TASK DETAILS
Beneath this instruction is a listing; print exactly the lines in it starting at the line that contains "- laundry hamper [199,209,259,300]" and going through the line that contains "- wastebasket [573,554,610,605]".

DATA RECORDS
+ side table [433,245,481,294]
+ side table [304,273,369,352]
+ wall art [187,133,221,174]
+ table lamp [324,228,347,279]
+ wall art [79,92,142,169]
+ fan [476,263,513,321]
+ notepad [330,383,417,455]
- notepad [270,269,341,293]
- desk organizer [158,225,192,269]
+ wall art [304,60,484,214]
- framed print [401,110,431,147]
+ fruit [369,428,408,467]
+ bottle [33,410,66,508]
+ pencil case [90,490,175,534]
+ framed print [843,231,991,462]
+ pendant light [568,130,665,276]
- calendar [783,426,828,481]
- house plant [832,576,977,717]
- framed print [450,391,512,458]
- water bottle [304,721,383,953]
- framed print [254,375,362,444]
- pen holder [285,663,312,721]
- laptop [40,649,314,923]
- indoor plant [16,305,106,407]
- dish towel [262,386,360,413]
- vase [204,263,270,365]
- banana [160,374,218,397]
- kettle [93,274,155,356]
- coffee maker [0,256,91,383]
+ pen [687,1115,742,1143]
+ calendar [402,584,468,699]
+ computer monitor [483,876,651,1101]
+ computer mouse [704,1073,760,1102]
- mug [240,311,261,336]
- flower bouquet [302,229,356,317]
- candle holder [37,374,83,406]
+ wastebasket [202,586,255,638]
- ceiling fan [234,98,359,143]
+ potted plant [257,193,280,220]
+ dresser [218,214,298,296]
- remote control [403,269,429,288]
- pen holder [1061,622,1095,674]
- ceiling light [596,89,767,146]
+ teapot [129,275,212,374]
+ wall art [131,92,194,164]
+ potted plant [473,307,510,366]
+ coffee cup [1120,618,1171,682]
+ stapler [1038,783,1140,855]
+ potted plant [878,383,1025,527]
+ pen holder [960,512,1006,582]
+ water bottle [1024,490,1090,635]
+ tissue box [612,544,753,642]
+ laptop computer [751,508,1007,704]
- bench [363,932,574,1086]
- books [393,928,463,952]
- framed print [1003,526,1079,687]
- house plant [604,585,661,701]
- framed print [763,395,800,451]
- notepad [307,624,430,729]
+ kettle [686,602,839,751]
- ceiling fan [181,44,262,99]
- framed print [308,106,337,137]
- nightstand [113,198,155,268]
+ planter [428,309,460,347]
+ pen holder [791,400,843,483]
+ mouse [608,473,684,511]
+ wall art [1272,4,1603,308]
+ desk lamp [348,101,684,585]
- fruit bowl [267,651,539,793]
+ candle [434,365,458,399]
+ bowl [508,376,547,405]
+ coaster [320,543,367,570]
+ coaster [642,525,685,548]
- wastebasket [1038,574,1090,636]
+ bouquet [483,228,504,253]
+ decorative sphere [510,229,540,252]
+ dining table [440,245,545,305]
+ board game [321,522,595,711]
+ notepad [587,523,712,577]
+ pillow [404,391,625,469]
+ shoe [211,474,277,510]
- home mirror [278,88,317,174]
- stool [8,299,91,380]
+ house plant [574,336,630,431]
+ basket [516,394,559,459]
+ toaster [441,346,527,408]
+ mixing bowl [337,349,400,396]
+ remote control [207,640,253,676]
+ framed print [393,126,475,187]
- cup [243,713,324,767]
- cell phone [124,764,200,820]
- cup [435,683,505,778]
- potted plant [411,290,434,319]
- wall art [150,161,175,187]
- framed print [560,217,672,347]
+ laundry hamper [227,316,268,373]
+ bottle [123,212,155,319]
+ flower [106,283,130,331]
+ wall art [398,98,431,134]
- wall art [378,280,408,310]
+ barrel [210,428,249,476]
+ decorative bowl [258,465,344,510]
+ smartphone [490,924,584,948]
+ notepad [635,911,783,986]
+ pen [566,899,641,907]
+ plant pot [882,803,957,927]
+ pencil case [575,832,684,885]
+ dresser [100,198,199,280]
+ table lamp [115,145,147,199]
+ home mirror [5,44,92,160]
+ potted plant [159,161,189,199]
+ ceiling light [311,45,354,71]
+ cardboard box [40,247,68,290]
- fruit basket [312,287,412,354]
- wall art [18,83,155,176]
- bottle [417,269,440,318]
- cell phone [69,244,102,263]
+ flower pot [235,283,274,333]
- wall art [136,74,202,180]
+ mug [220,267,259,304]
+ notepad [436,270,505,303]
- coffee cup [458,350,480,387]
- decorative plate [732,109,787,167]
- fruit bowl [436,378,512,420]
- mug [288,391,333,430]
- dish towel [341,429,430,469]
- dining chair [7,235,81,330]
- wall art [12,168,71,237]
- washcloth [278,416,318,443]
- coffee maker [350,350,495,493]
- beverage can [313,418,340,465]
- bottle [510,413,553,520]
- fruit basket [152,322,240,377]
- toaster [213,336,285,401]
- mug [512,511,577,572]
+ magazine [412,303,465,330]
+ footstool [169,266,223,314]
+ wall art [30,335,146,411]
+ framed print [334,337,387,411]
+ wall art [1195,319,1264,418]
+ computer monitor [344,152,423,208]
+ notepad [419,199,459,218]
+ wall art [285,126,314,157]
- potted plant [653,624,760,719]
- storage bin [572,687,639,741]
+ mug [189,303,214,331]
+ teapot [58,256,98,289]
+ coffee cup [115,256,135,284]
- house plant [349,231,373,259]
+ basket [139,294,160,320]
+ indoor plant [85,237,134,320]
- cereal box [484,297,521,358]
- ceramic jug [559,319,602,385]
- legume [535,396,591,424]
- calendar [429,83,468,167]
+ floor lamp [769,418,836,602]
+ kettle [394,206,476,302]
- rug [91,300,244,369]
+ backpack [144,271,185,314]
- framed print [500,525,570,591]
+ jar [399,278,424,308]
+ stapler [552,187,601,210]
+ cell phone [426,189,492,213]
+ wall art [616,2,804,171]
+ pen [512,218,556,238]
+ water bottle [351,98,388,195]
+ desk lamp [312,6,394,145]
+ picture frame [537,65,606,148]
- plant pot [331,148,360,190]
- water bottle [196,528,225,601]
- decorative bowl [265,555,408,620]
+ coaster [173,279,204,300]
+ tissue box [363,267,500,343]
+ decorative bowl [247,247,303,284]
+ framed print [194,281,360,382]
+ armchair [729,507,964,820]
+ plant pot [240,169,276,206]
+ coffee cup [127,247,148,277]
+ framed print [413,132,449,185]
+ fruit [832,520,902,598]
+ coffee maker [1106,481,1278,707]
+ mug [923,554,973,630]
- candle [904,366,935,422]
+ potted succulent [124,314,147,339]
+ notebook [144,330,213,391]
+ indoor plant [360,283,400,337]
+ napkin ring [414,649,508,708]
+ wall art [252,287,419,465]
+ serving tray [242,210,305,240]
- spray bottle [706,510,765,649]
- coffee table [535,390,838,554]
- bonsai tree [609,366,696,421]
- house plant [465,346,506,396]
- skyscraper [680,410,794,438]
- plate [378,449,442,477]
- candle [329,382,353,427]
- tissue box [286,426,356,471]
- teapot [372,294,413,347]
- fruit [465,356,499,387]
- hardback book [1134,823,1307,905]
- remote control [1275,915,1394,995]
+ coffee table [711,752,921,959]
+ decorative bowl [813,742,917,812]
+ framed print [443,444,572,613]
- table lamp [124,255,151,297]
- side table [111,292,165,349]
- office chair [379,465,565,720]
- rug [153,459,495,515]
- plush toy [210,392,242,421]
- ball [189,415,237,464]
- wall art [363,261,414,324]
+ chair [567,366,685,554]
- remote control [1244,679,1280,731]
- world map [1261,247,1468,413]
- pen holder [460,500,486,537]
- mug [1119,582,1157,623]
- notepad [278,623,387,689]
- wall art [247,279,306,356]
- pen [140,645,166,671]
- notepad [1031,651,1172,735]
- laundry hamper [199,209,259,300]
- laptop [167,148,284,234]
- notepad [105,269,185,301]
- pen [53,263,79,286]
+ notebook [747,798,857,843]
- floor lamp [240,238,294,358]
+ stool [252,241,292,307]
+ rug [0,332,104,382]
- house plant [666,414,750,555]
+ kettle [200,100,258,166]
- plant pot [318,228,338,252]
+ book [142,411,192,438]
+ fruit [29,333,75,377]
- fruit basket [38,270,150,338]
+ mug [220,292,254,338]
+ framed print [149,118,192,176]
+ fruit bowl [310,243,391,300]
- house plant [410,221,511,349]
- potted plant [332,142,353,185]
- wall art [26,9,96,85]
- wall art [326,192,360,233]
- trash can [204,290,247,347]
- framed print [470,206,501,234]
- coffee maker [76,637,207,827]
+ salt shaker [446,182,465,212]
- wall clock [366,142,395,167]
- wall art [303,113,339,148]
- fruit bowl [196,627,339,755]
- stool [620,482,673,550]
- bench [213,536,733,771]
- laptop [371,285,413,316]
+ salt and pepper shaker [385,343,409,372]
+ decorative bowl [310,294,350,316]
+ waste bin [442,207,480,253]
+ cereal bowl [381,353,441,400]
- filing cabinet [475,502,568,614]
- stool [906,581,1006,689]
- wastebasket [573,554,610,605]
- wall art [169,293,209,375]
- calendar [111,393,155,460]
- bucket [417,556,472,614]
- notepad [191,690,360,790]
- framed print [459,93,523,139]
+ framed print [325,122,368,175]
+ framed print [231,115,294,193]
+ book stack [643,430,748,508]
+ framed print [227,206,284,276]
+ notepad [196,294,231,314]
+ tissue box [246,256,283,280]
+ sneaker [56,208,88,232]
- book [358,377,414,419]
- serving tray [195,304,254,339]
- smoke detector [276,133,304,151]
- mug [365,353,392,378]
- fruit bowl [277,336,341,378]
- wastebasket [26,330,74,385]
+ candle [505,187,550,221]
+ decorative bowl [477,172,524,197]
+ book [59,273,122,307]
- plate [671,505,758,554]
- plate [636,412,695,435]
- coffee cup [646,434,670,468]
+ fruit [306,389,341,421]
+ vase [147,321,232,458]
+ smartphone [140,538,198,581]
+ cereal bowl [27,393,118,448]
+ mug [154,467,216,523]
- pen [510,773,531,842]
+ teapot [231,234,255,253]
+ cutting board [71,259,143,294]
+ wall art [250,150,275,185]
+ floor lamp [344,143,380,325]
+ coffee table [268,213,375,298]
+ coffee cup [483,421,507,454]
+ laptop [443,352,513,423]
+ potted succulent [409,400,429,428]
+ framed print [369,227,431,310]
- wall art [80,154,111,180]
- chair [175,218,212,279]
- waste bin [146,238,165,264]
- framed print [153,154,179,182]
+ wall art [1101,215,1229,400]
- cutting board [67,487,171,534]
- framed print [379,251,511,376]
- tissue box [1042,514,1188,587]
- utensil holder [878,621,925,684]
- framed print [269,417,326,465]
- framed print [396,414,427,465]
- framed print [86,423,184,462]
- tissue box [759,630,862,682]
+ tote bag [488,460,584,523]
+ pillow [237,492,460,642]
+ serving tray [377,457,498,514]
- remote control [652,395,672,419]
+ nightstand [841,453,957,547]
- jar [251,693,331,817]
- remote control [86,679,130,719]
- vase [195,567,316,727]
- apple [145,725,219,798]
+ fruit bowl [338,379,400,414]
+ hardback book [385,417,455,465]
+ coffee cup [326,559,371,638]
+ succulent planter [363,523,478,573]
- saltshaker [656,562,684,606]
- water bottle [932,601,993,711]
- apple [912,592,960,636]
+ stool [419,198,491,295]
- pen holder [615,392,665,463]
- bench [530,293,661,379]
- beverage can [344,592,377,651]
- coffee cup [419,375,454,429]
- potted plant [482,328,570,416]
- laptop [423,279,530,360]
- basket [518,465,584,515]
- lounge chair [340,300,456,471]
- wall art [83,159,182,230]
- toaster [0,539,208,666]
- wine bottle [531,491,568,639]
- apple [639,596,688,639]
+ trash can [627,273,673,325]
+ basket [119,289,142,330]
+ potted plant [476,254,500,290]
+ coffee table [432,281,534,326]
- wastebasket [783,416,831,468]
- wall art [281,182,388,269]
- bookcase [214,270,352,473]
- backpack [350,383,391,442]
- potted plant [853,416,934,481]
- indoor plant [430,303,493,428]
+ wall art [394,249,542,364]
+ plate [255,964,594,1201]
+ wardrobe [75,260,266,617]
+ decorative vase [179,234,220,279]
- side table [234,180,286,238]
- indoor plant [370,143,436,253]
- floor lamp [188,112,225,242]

SOLUTION FOR THIS TASK
- laundry hamper [199,209,259,300]
- laptop [167,148,284,234]
- notepad [105,269,185,301]
- pen [53,263,79,286]
+ notebook [747,798,857,843]
- floor lamp [240,238,294,358]
+ stool [252,241,292,307]
+ rug [0,332,104,382]
- house plant [666,414,750,555]
+ kettle [200,100,258,166]
- plant pot [318,228,338,252]
+ book [142,411,192,438]
+ fruit [29,333,75,377]
- fruit basket [38,270,150,338]
+ mug [220,292,254,338]
+ framed print [149,118,192,176]
+ fruit bowl [310,243,391,300]
- house plant [410,221,511,349]
- potted plant [332,142,353,185]
- wall art [26,9,96,85]
- wall art [326,192,360,233]
- trash can [204,290,247,347]
- framed print [470,206,501,234]
- coffee maker [76,637,207,827]
+ salt shaker [446,182,465,212]
- wall clock [366,142,395,167]
- wall art [303,113,339,148]
- fruit bowl [196,627,339,755]
- stool [620,482,673,550]
- bench [213,536,733,771]
- laptop [371,285,413,316]
+ salt and pepper shaker [385,343,409,372]
+ decorative bowl [310,294,350,316]
+ waste bin [442,207,480,253]
+ cereal bowl [381,353,441,400]
- filing cabinet [475,502,568,614]
- stool [906,581,1006,689]
- wastebasket [573,554,610,605]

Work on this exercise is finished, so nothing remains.